Adam has a list of other new features he wants to add to Watsi, including the creation of a Global Fund (donating without choosing a patient) and gifted donations (donating on behalf of someone). They recently launched Tips, where donors can tip Watsi to support building the product. They are currently working on automatic repeat donations.
Adam is however particularly excited about another additional feature: “We’re going to have integrated one click payments/donations. One-click donations like Amazon, I’ve never seen a non-profit to do this, but I’m so excited about this.”
Adam long-term visions for Watsi are as revolutionary as his current work.
“Watsi is the first opportunity to provide healthcare for everyone. Every single person on this planet. I think the model is going to evolve a lot. Our goal is to become the largest crowdfunding medical treatment platform. This is way down the line, but we could move into providing social medical insurance. As soon as we have large enough dollars coming through the platform, we could even treat patients in the USA.”
I asked him if he would recommend that other non-profits apply to YC, and without missing a beat he replied, “yes. For three months we were able to focus on our mission and our products alone. We didn’t have to worry about fundraising or entering competitions or getting grants. We focused on our product and solving a problem. We grew like crazy in the last three months. We went from getting $2,000 of donations a week to $12,000. That’s a crazy growth….Every non-profit should have this opportunity for focus.”
As our chat draws to an end Adam leans in towards me again. He says perhaps it’s too early to share this, he looks around and smiles, then says, “our [medical] partners have said to us that patients who are part of Watsi receive better care.”
He explains that “Watsi has introduced accountability to the hospitals” to which they are affiliated because of their extreme transparency. “The outcome of the treatments are public,” Adam explains. “It is not uncommon in the developing world for patients to just disappear after receiving care. Now, because Watsi requires an update of the outcome of the treatment, hospitals are more regularly doing post-op check-ups.”
“Better hospital care is a huge unintended benefit of the Watsi model.” I tell him that this unintended benefit makes the Watsi movement more powerful.
Paul Graham has proclaimed that Watsi is “one of the more revolutionary things” being done online. With such strong recommendations, I am sure that it’s only a matter of time before Adam raises all the donations Watsi needs to grow and help more people.

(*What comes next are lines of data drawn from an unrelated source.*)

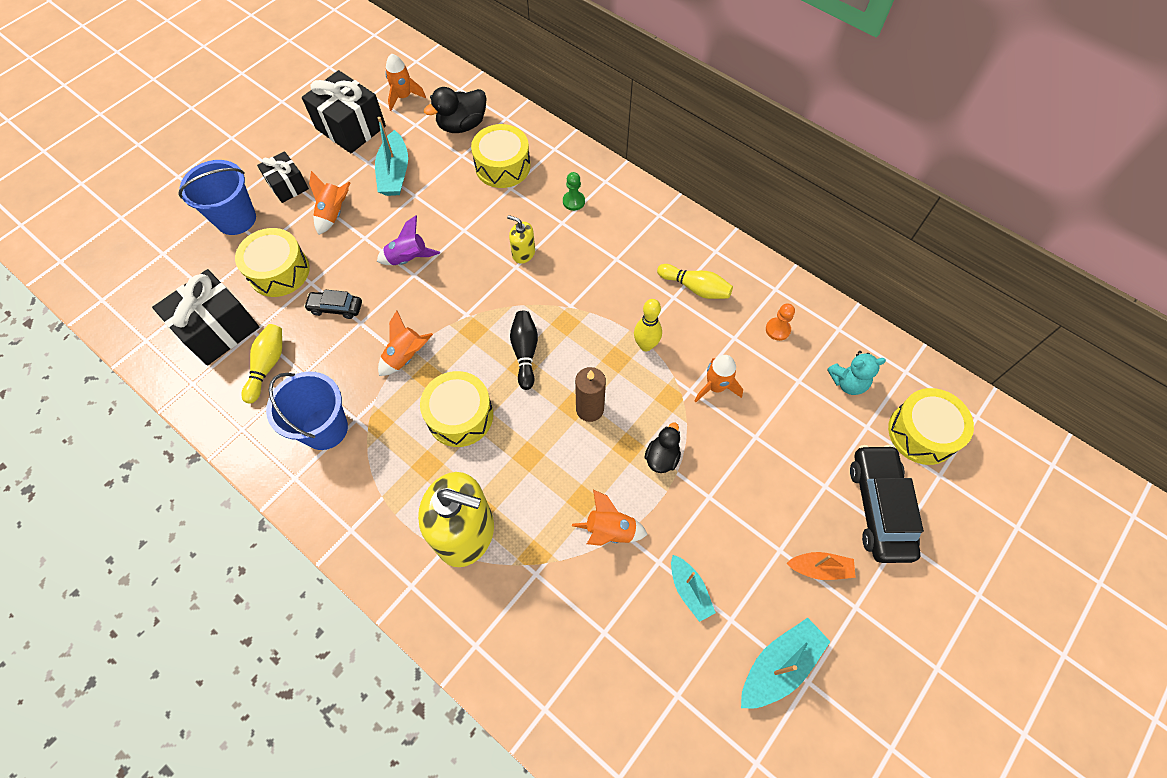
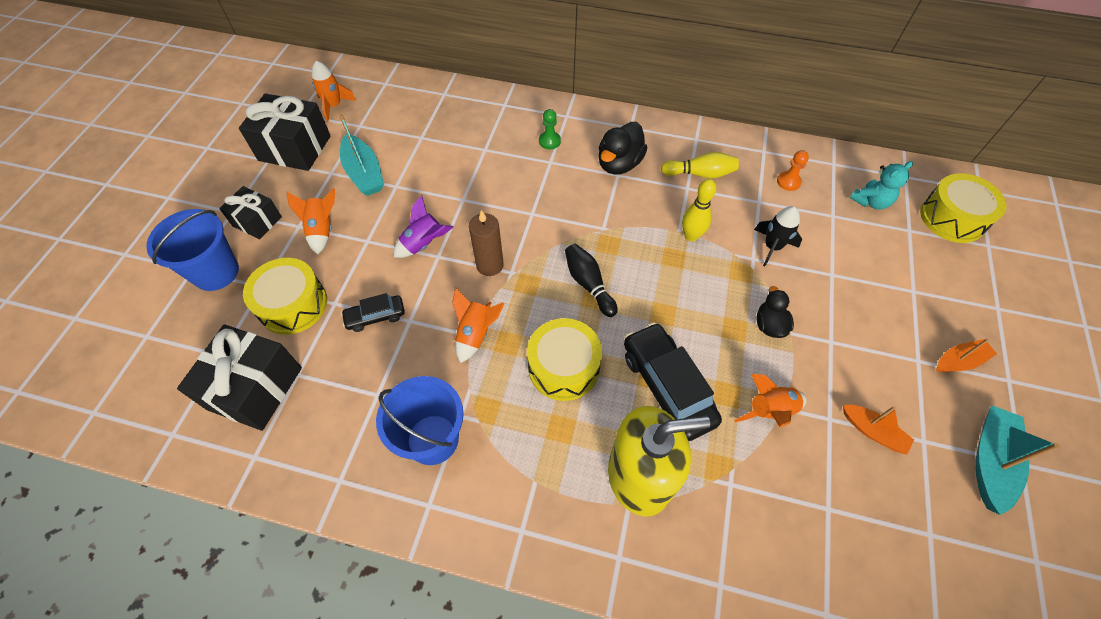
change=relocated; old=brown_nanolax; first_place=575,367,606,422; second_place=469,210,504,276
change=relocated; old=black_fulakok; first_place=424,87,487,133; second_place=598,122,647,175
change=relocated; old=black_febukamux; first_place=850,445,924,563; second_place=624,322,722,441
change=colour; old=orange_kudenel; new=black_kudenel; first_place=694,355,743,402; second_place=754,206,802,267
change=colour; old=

Adam’s ideas are indeed visionary. The non-profit space is constrained by an inherent slow moving nature, filled with red-tape and forms. Perhaps the application of startup thinking to the charities will help disrupt the non-profit sector. We are a generation where instant and real-time is the way we live our life. Adam would like to empower us to save a person’s life in real-time, instantly with one click.
This bunny defiantly belongs in the tiger family.